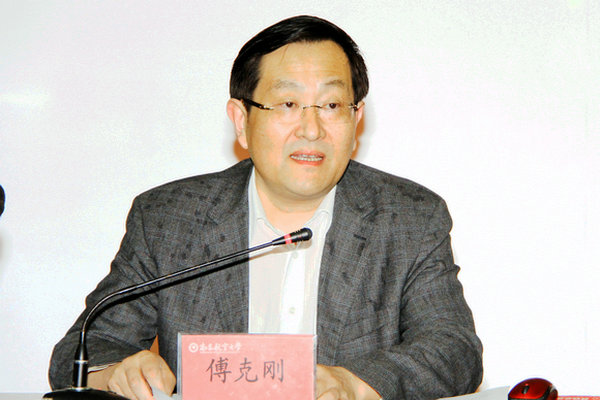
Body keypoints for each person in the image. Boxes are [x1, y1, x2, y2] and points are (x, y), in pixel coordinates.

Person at [49, 15, 483, 400]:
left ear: (356, 119)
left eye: (332, 105)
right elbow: (82, 349)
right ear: (241, 120)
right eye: (288, 104)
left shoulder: (409, 217)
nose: (311, 129)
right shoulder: (168, 219)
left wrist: (354, 384)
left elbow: (454, 350)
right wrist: (117, 372)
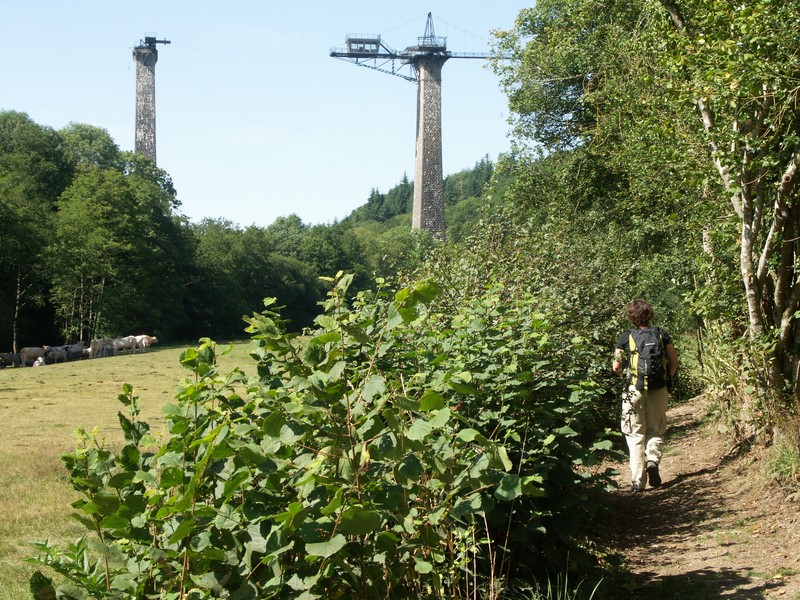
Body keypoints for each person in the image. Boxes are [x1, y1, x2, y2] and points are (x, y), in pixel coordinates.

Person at [612, 299, 678, 492]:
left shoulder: (625, 336)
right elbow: (674, 362)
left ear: (631, 317)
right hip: (658, 389)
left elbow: (616, 366)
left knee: (634, 435)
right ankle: (652, 461)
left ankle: (637, 482)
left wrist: (625, 377)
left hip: (634, 390)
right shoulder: (661, 334)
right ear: (650, 315)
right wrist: (666, 379)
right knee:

▶ [Problem requirements]
Lines in scope run from the one holding "left wrist: (625, 377)" to the last line of the material above; transcribe them exactly and omit the rest.

▶ [Answer box]
left wrist: (625, 377)
left hip: (634, 390)
right shoulder: (661, 334)
right ear: (650, 315)
right wrist: (666, 379)
right knee:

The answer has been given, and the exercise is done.